_TEXTAUSZUG_
···

Friedenslicht aus Bethlehem

Artikel, 15.12.2014
Foto: BMG / Schinkel

Jugendliche Mitglieder der Ringe deutscher Pfadfinderinnen- und Pfadfinderverbände (rdp) haben heute das Friedenslicht an Bundesgesundheitsminister Hermann Gröhe überreicht.

Die Idee des Friedenslichts aus Bethlehem, als Botschafter des Friedens durch die Länder zu reisen und die Geburt Jesu zu verkünden, entstand 1986 in Österreich. Jedes Jahr vor Weihnachten entzündet ein Kind in der Geburtsgrotte Jesu in Betlehem das Friedenslicht. Von dieser seit den Anfängen der Christenheit als heilig geltenden Geburtsgrotte reist das Licht nach Wien und wird am dritten Adventswochenende in alle Orte Österreichs und in die meisten europäischen Länder und auch in die USA gesandt.

···

_ZU PRÜFENDE ZEILEN_
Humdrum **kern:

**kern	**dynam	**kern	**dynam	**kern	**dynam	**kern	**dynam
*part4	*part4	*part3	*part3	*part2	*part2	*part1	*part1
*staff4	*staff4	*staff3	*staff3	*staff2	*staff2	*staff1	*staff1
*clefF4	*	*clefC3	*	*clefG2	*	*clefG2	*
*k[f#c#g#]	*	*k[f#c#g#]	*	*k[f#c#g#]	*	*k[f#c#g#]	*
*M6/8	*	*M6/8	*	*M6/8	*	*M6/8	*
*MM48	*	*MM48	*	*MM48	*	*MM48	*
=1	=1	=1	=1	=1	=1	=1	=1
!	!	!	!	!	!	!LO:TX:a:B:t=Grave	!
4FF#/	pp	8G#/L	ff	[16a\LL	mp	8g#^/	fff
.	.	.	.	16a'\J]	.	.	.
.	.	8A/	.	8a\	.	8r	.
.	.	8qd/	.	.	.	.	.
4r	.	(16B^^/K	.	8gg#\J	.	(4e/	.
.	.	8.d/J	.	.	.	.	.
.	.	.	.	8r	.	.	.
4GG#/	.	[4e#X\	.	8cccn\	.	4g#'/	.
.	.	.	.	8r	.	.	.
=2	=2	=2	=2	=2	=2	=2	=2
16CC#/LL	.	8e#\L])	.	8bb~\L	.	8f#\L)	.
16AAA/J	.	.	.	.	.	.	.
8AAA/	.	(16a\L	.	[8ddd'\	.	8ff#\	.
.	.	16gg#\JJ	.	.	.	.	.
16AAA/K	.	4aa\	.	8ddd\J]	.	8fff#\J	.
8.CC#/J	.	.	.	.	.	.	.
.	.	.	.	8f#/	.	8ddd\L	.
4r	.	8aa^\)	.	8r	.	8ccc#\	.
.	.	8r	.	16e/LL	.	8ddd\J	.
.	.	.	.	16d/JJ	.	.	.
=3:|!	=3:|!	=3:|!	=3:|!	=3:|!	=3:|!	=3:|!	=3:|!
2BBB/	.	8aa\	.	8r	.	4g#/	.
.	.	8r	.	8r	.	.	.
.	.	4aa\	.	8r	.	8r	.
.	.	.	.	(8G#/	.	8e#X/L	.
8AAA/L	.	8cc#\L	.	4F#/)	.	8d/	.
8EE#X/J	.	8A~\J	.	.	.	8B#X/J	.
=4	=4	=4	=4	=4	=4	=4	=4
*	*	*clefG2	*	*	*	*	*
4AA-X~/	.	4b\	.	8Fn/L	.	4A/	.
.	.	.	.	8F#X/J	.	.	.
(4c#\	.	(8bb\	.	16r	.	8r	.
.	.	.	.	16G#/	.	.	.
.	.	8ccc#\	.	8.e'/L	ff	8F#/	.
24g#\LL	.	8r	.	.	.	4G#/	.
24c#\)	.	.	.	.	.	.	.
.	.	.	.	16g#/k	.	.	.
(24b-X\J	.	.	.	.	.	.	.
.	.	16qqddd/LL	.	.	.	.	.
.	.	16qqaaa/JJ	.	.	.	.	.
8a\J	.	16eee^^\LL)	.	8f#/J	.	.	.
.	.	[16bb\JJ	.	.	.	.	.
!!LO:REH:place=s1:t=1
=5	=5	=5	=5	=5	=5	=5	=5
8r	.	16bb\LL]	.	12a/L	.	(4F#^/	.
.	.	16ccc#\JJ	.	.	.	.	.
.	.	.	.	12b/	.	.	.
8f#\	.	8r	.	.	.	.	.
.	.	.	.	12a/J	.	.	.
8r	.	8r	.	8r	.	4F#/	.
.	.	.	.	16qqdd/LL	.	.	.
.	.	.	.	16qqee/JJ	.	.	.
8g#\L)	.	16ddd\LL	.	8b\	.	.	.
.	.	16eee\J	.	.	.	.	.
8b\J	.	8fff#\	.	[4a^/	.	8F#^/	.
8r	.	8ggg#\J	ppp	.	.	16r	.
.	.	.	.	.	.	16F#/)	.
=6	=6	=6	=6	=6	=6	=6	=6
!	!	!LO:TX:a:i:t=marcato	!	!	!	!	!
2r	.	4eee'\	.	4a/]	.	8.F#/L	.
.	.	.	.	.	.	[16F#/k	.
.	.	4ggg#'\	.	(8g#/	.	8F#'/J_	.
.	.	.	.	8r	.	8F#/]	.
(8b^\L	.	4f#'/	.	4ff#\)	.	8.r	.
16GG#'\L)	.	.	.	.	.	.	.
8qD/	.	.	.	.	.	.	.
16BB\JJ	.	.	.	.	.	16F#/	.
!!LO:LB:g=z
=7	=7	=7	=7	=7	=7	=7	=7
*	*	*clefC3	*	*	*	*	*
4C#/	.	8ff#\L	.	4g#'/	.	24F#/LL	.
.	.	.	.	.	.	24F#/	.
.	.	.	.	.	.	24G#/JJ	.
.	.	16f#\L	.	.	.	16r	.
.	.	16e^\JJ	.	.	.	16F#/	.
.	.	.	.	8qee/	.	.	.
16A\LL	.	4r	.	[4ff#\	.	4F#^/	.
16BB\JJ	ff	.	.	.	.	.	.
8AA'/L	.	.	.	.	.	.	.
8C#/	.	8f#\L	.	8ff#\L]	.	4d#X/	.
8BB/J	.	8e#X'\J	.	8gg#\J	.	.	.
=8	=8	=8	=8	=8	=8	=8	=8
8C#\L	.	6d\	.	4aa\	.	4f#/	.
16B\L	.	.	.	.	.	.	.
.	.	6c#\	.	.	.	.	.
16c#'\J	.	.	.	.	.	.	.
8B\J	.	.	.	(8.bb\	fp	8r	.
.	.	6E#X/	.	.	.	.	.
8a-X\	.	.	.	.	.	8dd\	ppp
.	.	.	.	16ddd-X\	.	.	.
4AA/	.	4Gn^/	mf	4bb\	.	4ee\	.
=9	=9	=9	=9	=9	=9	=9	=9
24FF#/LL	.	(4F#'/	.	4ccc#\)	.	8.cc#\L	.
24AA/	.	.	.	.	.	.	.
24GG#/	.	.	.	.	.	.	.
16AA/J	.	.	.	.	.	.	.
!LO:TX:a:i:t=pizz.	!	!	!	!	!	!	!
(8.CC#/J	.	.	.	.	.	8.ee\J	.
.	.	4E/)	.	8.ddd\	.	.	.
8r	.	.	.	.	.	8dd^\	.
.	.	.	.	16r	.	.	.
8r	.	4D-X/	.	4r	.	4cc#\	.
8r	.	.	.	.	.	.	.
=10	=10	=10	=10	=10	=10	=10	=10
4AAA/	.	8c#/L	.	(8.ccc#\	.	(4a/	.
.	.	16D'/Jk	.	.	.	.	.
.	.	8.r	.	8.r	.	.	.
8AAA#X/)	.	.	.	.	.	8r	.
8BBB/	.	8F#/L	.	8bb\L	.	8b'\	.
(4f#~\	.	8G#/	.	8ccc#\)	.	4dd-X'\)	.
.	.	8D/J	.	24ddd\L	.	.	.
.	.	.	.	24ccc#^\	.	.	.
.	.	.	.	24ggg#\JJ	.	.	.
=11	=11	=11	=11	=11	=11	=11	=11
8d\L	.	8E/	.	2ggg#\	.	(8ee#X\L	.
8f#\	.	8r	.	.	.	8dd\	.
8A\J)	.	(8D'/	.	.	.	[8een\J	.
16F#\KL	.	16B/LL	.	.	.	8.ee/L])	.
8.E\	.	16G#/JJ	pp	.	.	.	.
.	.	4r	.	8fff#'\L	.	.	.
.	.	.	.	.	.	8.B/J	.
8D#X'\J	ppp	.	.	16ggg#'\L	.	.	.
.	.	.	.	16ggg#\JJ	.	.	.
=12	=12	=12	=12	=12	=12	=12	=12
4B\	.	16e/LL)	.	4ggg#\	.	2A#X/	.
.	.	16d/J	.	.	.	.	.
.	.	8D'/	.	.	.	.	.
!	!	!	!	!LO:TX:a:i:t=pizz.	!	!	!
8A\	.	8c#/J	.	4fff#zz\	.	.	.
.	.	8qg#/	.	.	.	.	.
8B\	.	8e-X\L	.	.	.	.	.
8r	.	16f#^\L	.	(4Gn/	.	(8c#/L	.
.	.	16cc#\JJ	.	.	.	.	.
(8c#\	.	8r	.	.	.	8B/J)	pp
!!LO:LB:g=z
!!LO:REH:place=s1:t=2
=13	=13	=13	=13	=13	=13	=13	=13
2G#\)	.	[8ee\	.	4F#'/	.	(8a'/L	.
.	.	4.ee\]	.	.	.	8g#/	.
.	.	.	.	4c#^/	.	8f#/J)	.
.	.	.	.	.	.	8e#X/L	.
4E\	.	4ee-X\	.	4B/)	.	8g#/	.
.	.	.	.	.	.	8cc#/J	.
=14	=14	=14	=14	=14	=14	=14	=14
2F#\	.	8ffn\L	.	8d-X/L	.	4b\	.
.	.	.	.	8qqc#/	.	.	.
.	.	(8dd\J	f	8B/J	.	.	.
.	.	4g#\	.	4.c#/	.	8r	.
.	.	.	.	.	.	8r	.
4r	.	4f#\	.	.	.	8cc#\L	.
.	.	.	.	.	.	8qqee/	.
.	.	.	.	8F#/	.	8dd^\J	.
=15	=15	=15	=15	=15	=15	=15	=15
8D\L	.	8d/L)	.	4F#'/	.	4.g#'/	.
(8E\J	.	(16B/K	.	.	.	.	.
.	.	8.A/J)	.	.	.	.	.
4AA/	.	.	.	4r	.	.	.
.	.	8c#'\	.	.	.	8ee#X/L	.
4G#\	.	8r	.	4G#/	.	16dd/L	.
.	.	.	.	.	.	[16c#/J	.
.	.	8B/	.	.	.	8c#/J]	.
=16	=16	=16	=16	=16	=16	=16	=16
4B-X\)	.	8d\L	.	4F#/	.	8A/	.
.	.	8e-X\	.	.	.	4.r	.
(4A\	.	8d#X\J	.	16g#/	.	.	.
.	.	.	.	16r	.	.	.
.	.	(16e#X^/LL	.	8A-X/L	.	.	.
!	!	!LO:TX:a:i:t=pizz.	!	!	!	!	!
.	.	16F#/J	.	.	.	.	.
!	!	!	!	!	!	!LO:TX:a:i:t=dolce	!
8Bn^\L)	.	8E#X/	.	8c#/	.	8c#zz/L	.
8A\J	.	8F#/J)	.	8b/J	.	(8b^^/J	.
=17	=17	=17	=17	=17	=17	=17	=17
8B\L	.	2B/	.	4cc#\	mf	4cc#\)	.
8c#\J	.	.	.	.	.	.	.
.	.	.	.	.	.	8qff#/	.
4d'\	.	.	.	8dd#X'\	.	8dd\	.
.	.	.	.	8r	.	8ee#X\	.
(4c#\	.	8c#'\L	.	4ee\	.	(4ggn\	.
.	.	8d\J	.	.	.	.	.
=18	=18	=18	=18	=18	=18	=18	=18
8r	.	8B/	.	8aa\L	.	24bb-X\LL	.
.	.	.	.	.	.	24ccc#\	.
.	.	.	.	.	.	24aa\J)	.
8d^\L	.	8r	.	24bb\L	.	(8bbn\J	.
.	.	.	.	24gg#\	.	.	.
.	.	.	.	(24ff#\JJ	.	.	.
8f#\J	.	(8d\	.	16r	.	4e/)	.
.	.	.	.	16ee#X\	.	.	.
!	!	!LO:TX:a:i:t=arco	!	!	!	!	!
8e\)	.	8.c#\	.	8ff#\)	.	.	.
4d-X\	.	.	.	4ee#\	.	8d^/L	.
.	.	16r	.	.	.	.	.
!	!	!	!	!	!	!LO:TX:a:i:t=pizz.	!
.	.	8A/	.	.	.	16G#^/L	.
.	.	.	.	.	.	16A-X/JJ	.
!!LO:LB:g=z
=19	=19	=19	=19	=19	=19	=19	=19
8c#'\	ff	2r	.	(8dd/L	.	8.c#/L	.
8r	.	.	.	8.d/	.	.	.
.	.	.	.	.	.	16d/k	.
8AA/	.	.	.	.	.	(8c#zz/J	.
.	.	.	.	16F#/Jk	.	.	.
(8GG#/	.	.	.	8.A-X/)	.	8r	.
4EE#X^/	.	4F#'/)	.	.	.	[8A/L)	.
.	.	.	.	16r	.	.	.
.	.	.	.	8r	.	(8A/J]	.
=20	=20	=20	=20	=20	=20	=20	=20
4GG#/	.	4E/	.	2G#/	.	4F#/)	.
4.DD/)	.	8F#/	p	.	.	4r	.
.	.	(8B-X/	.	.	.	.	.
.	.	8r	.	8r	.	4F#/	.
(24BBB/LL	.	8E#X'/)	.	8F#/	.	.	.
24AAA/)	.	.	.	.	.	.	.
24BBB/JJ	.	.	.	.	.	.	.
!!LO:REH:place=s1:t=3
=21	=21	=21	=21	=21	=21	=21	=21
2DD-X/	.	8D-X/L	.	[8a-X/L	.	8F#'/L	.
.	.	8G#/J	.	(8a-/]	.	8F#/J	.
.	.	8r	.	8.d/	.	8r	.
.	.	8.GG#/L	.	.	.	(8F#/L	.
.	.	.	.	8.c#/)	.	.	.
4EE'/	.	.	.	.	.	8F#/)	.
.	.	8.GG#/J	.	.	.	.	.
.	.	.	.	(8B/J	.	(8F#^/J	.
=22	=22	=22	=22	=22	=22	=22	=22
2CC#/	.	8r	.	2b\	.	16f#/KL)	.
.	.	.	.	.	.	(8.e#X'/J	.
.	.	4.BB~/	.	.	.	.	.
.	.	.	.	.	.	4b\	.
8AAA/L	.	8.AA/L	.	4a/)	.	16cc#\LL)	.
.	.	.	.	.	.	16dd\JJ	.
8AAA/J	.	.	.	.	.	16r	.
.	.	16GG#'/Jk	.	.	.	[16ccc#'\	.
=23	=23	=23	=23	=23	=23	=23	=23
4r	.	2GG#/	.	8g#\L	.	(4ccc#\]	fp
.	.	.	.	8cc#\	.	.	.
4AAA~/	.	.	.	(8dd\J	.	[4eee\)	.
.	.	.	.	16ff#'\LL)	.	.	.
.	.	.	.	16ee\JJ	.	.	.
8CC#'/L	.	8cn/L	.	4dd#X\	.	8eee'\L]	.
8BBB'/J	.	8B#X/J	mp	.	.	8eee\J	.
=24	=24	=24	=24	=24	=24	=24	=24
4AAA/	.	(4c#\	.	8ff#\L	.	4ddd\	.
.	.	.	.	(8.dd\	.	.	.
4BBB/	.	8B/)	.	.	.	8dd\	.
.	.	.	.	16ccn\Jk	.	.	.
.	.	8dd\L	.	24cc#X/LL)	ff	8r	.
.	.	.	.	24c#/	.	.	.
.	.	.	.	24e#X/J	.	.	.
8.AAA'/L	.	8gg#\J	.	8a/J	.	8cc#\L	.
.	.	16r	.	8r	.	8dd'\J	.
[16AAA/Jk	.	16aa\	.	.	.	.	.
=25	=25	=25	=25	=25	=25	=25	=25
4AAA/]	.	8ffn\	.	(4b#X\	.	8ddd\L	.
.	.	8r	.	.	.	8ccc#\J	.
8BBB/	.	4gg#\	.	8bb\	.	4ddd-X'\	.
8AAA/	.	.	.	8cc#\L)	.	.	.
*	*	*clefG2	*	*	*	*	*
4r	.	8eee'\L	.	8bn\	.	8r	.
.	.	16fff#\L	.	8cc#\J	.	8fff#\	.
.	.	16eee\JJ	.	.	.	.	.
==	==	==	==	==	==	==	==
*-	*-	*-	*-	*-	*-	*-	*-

···

_AUFGABEN_
• A. Wann und wo entstand laut dem Text über das Friedenslicht die Idee des Friedenslichts aus Bethlehem?
• B. Setze den Text über das Friedenslicht aus Bethlehem nach seinem letzten Satz fort.

_ANTWORTEN_
• A. 1986 in Österreich.

• B.
Nachdem erstmalig 1994 drei deutsche „Altpfadfinder“ nach Wien reisten und das Licht am dritten Advent per Zug nach Deutschland brachten, hat sich das Friedenslicht auch in Deutschland als Brauchtum gefestigt. Als Zeichen für Frieden und Völkerverständigung steht die Friedenslichtaktion in Deutschland im Jahr 2014 unter dem Leitspruch „Friede sei mit dir - Shalom - Salam“.